Decrypt PKCS#7 Message in C#

Question

I have a PKCS#7 message in an EnvelopedCms instance.

I also have a private key loaded from a certificate.

Is there a way after decrypting the EnvelopedCms.RecipientInfos[0].EncryptedKey (with the private key) to use the session key in a managed decryption algorithm to decrypt the EnvelopedCms.ContentInfo.Content ?

P.S: I don't want to use EnvelopedCms.Decrypt(), I know it exists, but I don't want to use it.

Answer 1

It is easy to check for the EnvelopedCms.ContentEncryptionAlgorithm.Oid.FriendlyName property to know which algorithm was used to encrypt the content. The encryption algorithm is chosen by the Outlook user from (Options -> Trust Center -> Trust Center Settings -> Email Security -> Encrypted Email -> Default Settings). Since the encryption algorithm is typically a symmetric algorithm, the KeySize, BlockSize, SymmetricKey, and Initial Vector are usually needed. The value for BlockSize is known from the algorithm. The KeySize could either be known from the name of the algorithm (e.g. AES256 means the KeySize is 256) or by checking the value of EnvelopedCms.ContentEncryptionAlgorithm.KeyLength. The SymmetricKey is given by assumption. The Initial Vector is found in EnvelopedCms.ContentEncryptionAlgorithm.Parameters.

However, you have to watch for the padding of the content or a "Length of data is invalid" exception is thrown.

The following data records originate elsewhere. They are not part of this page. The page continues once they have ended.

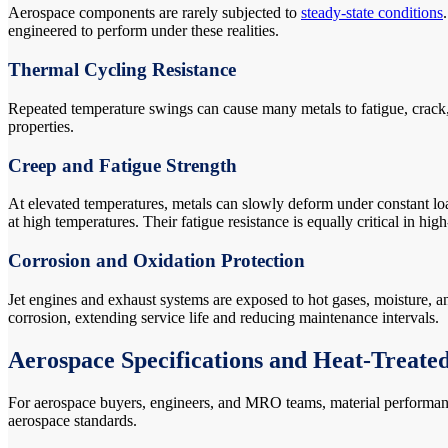
Aerospace components are rarely subjected to
steady-state conditions
engineered to perform under these realities.
Thermal Cycling Resistance
Repeated temperature swings can cause many metals to fatigue, crack, o
properties.
Creep and Fatigue Strength
At elevated temperatures, metals can slowly deform under constant lo
at high temperatures. Their fatigue resistance is equally critical in h
Corrosion and Oxidation Protection
Jet engines and exhaust systems are exposed to hot gases, moisture, 
corrosion, extending service life and reducing maintenance intervals.
Aerospace Specifications and Heat-Treate
For aerospace buyers, engineers, and MRO teams, material performance 
aerospace standards.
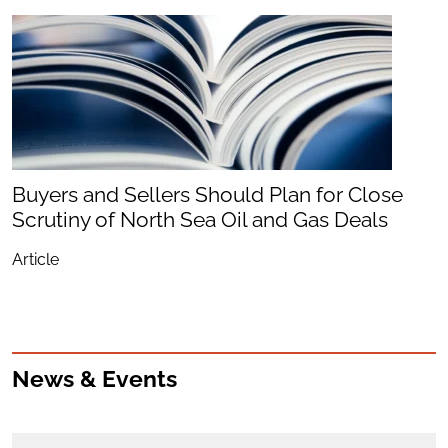
Buyers and Sellers Should Plan for Close
Scrutiny of North Sea Oil and Gas Deals
Article
News & Events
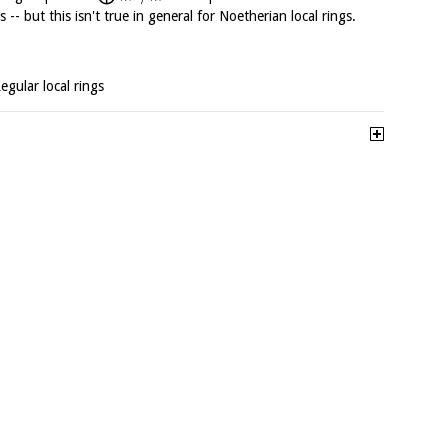
 -- but this isn't true in general for Noetherian local rings.
Regular local rings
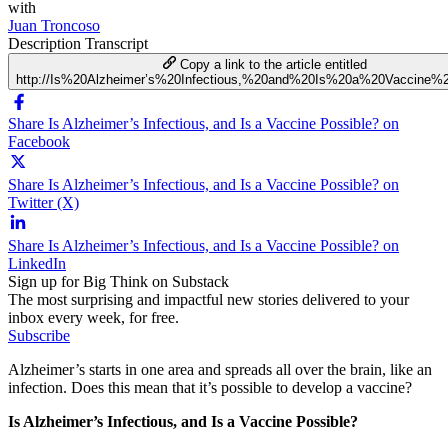
with
Juan Troncoso
Description
Transcript
Copy a link to the article entitled
http://Is%20Alzheimer’s%20Infectious,%20and%20Is%20a%20Vaccine%2
Share Is Alzheimer’s Infectious, and Is a Vaccine Possible? on
Facebook
Share Is Alzheimer’s Infectious, and Is a Vaccine Possible? on
Twitter (X)
Share Is Alzheimer’s Infectious, and Is a Vaccine Possible? on
LinkedIn
Sign up for Big Think on Substack
The most surprising and impactful new stories delivered to your
inbox every week, for free.
Subscribe
Alzheimer’s starts in one area and spreads all over the brain, like an
infection. Does this mean that it’s possible to develop a vaccine?
Is Alzheimer’s Infectious, and Is a Vaccine Possible?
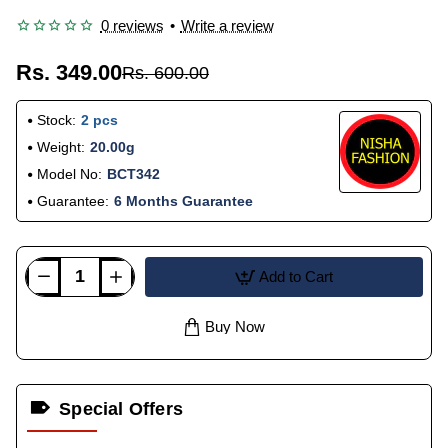
0 reviews
•
Write a review
Rs. 349.00
Rs. 600.00
Stock:
2 pcs
Weight:
20.00g
Model No:
BCT342
Guarantee:
6 Months Guarantee
Add to Cart
Buy Now
Special Offers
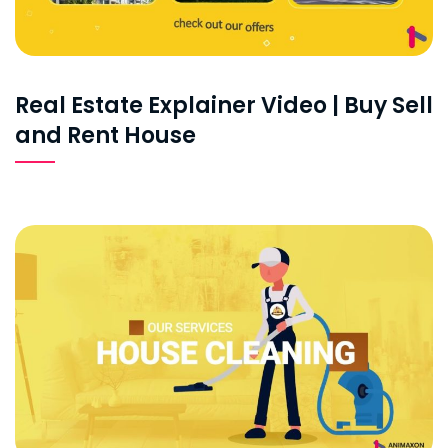
Real Estate Explainer Video | Buy Sell
and Rent House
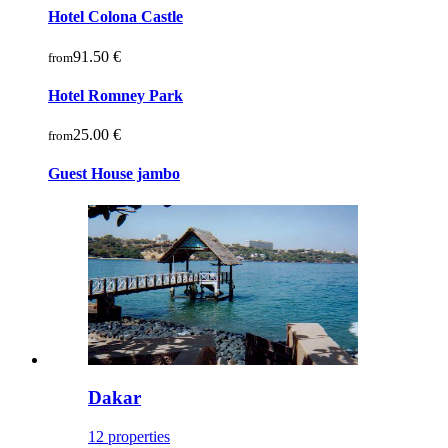
Hotel Colona Castle
91.50 €
from
Hotel Romney Park
25.00 €
from
Guest House jambo
Dakar
12 properties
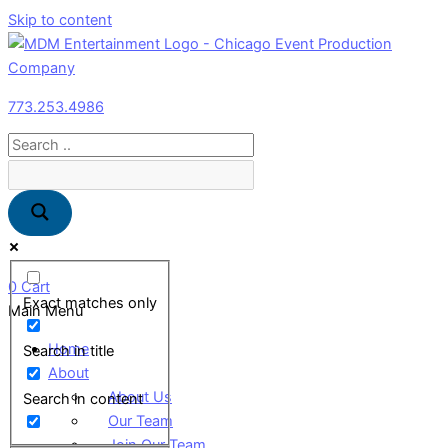
Skip to content
773.253.4986
0
Cart
Exact matches only
Main Menu
Home
Search in title
About
About Us
Search in content
Our Team
Join Our Team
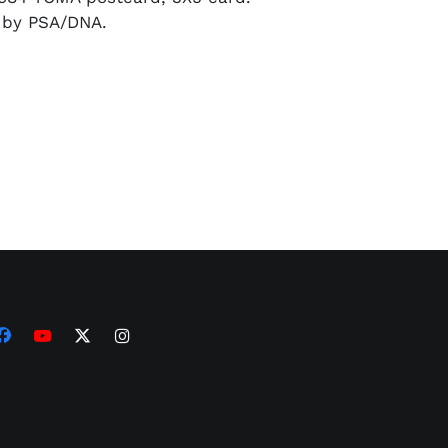
d by PSA/DNA.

Therefore, there's a padding of 6 characters which must be trimmed before attempting to decrypt using the symmetric cipher, however, I don't have an authoritative resource why these 6 zero-characters exist and whether is it safe to assume that they are always to be trimmed.

For the RC2-64 algorithm, the KeyLength property returns 0, therefore make sure to set the KeySize property to 64 before invoking the cipher.